Two other heating mechanisms

In addition to the earlier addressed
dipole relaxation and ionic conductivity there are also:

Electronic conductivity – of the kind possessed by metals and other substances such as carbon (graphite, and in “black particulates”). An example is an object which has caught fire or begun to char: it can then be heated very efficiently by the microwaves. If the conductivity is high such as in homogeneous metals the electric field will, however, be short-circuited so that no heating occurs. But some self-heating of e.g. stainless steel plates carrying large currents may occur, in e.g. waveguides. Aluminium metal has several times higher conductivity and is heated much less, if at all.
Several solid substances – and increasingly many at temperatures > 200 °C – possess a combination of ionic and electronic conductivity. Semiconductors have partially different conduction mechanisms. All these kinds of conductivities increase with temperature, often quite much over a short temperature range.

Direct heating of magnetic materials can occur and is then by the same mechanism as the so-called hysteresis in e.g. iron at mains frequency. Magnetic materials which can absorb microwaves significantly are called ferrites and have a low electric conductivity. They convert the magnetic field directly into heat and are used as fillers in e.g.seals and wavetraps against microwave leakage. Direct magnetic heating occurs also in microwave processing of certain ores.

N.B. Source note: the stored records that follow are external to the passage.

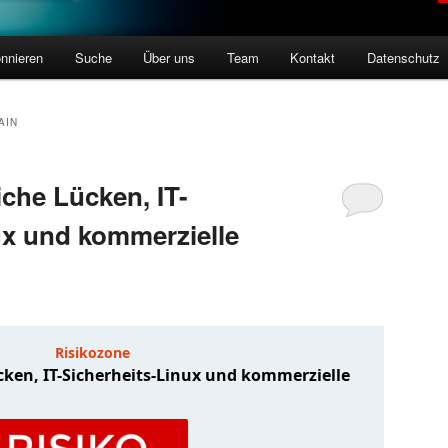
nnieren
Suche
Über uns
Team
Kontakt
Datenschutz
AIN
iche Lücken, IT-
ux und kommerzielle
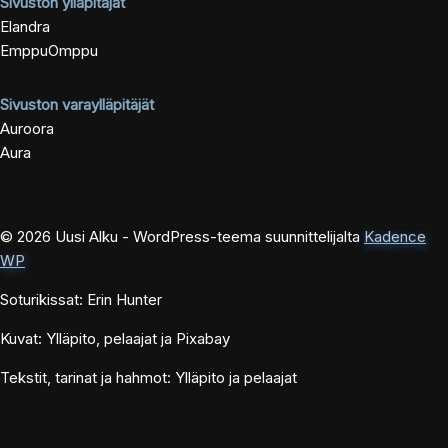
Sivuston ylläpitäjät
Elandra
EmppuOmppu
Sivuston varaylläpitäjät
Auroora
Aura
© 2026 Uusi Alku - WordPress-teema suunnittelijalta
Kadence
WP
Soturikissat: Erin Hunter
Kuvat: Ylläpito, pelaajat ja Pixabay
Tekstit, tarinat ja hahmot: Ylläpito ja pelaajat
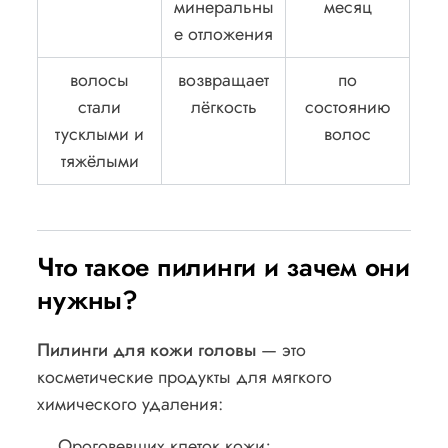
минеральны
месяц
е отложения
волосы
возвращает
по
стали
лёгкость
состоянию
тусклыми и
волос
тяжёлыми
Что такое пилинги и зачем они
нужны?
Пилинги для кожи головы
— это
косметические продукты для мягкого
химического удаления:
Ороговевших клеток кожи;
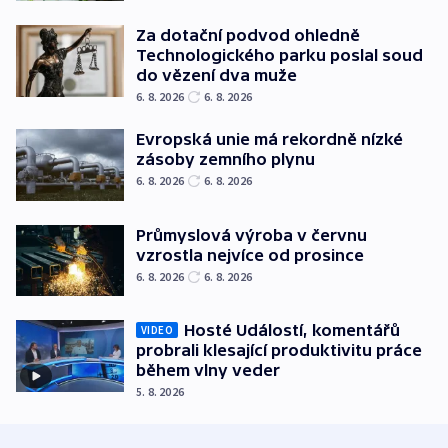
Za dotační podvod ohledně
Technologického parku poslal soud
do vězení dva muže
6. 8. 2026
6. 8. 2026
Evropská unie má rekordně nízké
zásoby zemního plynu
6. 8. 2026
6. 8. 2026
Průmyslová výroba v červnu
vzrostla nejvíce od prosince
6. 8. 2026
6. 8. 2026
Hosté Událostí, komentářů
VIDEO
probrali klesající produktivitu práce
během vlny veder
5. 8. 2026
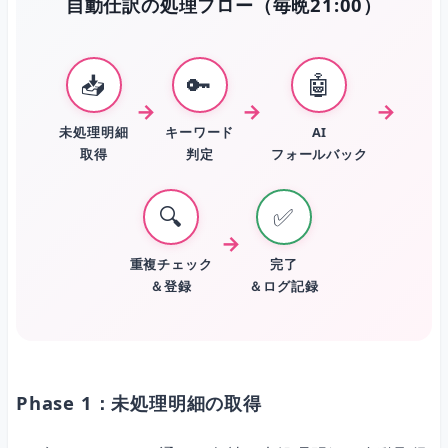
自動仕訳の処理フロー（毎晩21:00）
📥
🔑
🤖
→
→
→
未処理明細
キーワード
AI
取得
判定
フォールバック
🔍
✅
→
重複チェック
完了
＆登録
＆ログ記録
Phase 1：未処理明細の取得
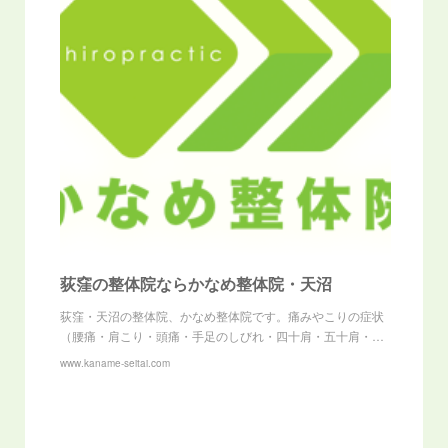
荻窪の整体院ならかなめ整体院・天沼
荻窪・天沼の整体院、かなめ整体院です。痛みやこりの症状
（腰痛・肩こり・頭痛・手足のしびれ・四十肩・五十肩・…
www.kaname-seitai.com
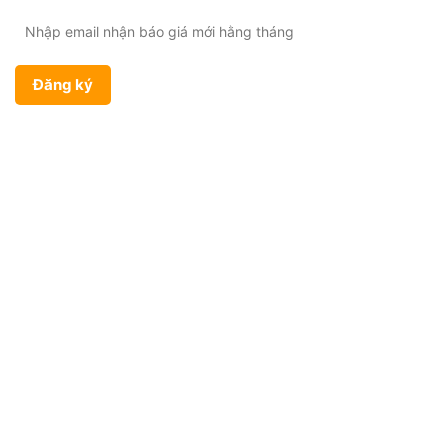
CHÍNH SÁCH
Bảo hành & Đổi trả
Chính sách giao hàng
Chính sách bảo mật
Điều khoản sử dụng
SẢN PHẨM
Kềm chỉnh nha
Mắc cài chỉnh nha
Vật liệu nha khoa
Mẫu hàm chỉnh nha
TIN TỨC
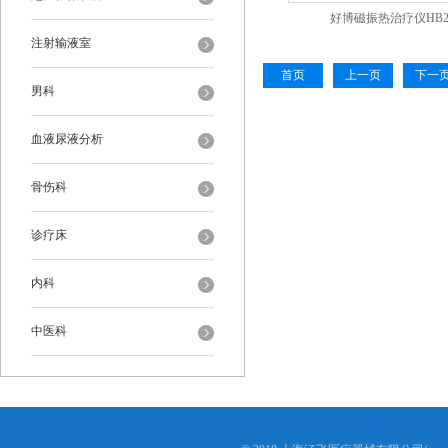
好博磁振热治疗仪HB2
注射输液室
首页
上一页
下一
男科
血液尿液分析
骨伤科
诊疗床
内科
中医科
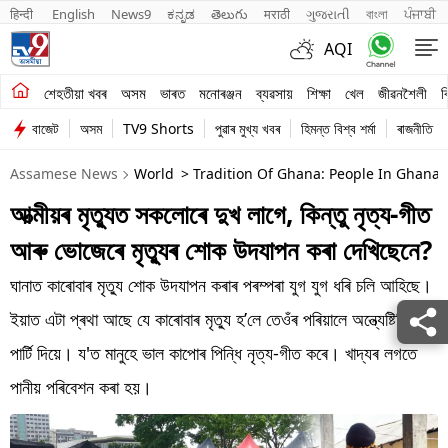
हिन्दी 
English
News9
ಕನ್ನಡ
తెలుగు
मराठी
ગુજરાતી
বাংলা
ਪੰਜਾਬੀ
AQI
শেহতীয়া খবৰ
শেহতীয়া খবৰ
অসম
ভাৰত
মনোৰঞ্জন
ব্যৱসায়
শিক্ষা
খেল
জীৱনশৈলী
ব
বাজেট
অসম
TV9 Shorts
পুৱাৰ মুখ্য খবৰ
হিমন্ত বিশ্ব শৰ্মা
ৰাজনীতি
অসম
Assamese News
World
> Tradition Of Ghana: People In Ghana 
ভাৰত
আত্মীয়ৰ মৃত্যুত সকলোৰে দুখ লাগে, কিন্তু নৃত্য-গীত
মনোৰঞ্জন
আৰু ভোজেৰে মৃত্যুৰ শোক উদযাপন কৰা দেখিছেনে?
ব্যৱসায়
ঘানাত কাৰোবাৰ মৃত্যু শোক উদযাপন কৰাৰ পৰম্পৰা যুগ যুগ ধৰি চলি আহিছে।
শিক্ষা
ইয়াত এটা প্ৰথা আছে যে কাৰোবাৰ মৃত্যু হ’লে তেওঁৰ পৰিয়ালে অন্ত্যেষ্টিক্ৰিয়াৰ
পাৰ্টি দিয়ে। য'ত মানুহে ভাল কাপোৰ পিন্ধি নৃত্য-গীত কৰে। খাদ্যৰ লগতে
খেল
পানীয় পৰিবেশন কৰা হয়।
জীৱনশৈলী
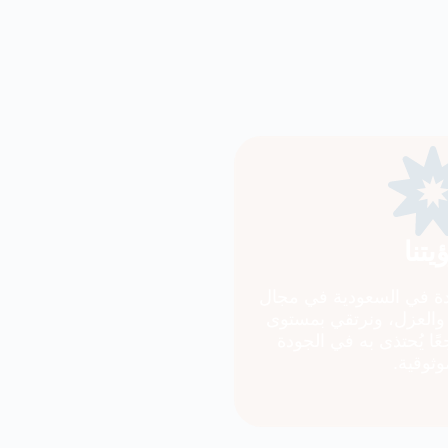
يتنا
دة في السعودية في مجال
والعزل، ونرتقي بمستوى
ا يُحتذى به في الجودة
وثوقية.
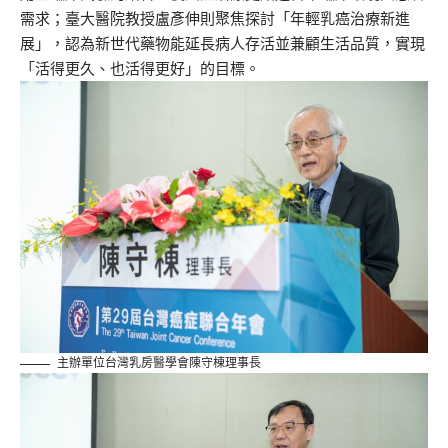
需求；臺大醫院教授盧彥伸則聚焦探討「年輕乳癌治療新進
展」，認為新世代藥物能延長病人存活並兼顧生活品質，實現
「活得更久、也活得更好」的目標。
主辦單位台灣乳房醫學會陳守棟理事長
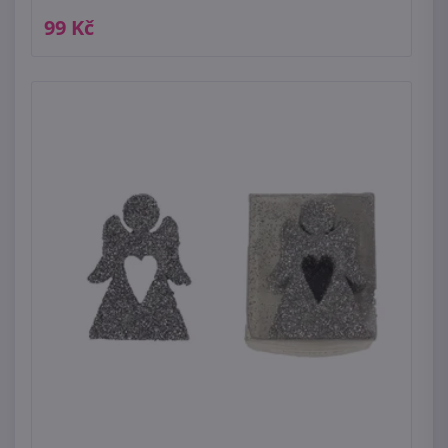
99 Kč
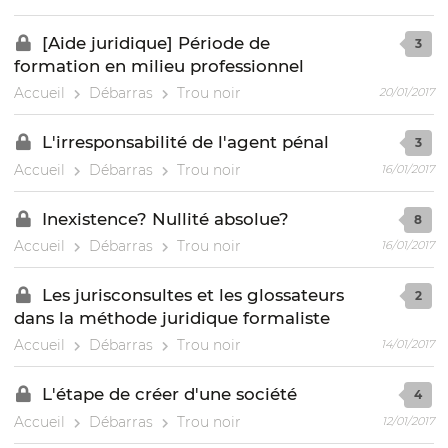
[Aide juridique] Période de
3
formation en milieu professionnel
Accueil
Débarras
Trou noir
20/01/2017
L'irresponsabilité de l'agent pénal
3
Accueil
Débarras
Trou noir
16/01/2017
Inexistence? Nullité absolue?
8
Accueil
Débarras
Trou noir
16/01/2017
Les jurisconsultes et les glossateurs
2
dans la méthode juridique formaliste
Accueil
Débarras
Trou noir
14/01/2017
L'étape de créer d'une société
4
Accueil
Débarras
Trou noir
12/01/2017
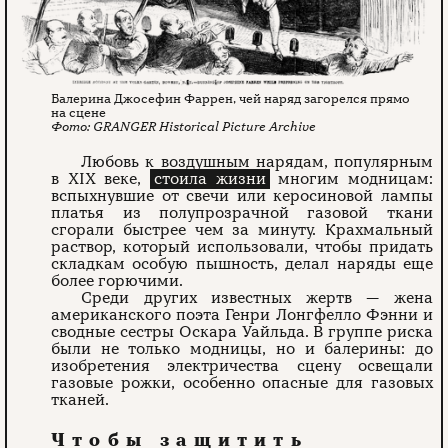
Балерина Джосефин Фаррен, чей наряд загорелся прямо
на сцене
GRANGER Historical Picture Archive
Любовь к воздушным нарядам, популярным
в XIX веке,
стоила жизни
многим модницам:
вспыхнувшие от свечи или керосиновой лампы
платья из полупрозрачной газовой ткани
сгорали быстрее чем за минуту. Крахмальный
раствор, который использовали, чтобы придать
складкам особую пышность, делал наряды еще
более горючими.
Среди других известных жертв — жена
американского поэта Генри Лонгфелло Фэнни и
сводные сестры Оскара Уайльда. В группе риска
были не только модницы, но и балерины: до
изобретения электричества сцену освещали
газовые рожки, особенно опасные для газовых
тканей.
Чтобы защитить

Non-thermal effects – or “just” heating?
So-called athermal microwave effects are often discussed, by media and groups of people who are against “electricity”. In human beings, the nerve signals are electricllay conducted in the whole body. Serious research has shown that there are situations when disturbances many occur in certain tissues, at exposure levels comparable to those which may cause inappropriate overheating. Almost all such disturbances, however, disappear entrirely when the the field is shut off. Microwaves are non-ionising, as opposed to e.g X-rays: any possible injuries are not successively added in time. However, there may still be a very small risk buildup during many years of direct exposure of the brain by intense mobile phoning. But the safety standards for microwave heating have always been more stringent than for mobile phones.  
As said earlier, the molecule groups move incessantly and then collide. The collisions are fully elastic, i.e. no energy is consumed – if that were the case, the movement would come to and end in a thermally insulated system which would then heat up “by itself”! In liquid water, the groups collide about once every picosecond (a millionth of a millionth second). Water molecules are exchanged between the groups at about every 1000th collision. Microwaves at 2450 MHz change direction every 200 picoseconds. Hence, collisions occur about 200 times between every field reversal!
The “geometric” effect of the turning energy, i.e. the actual alignment of the molecule groups, can be calculated and one then finds that 1000 watts in 100 grams of water (corresponding to 2,3 °C temperature rise per second) at room temperatuare causes a relative alignment of only 0,003 %! Hence, the energy that “a microwave” can add is almost insignificant in comparison with the inherent, own, and permanent energy of movement of the molecule groups.
It is concluded that the field strengths used in microwave heating result in only temperature increases.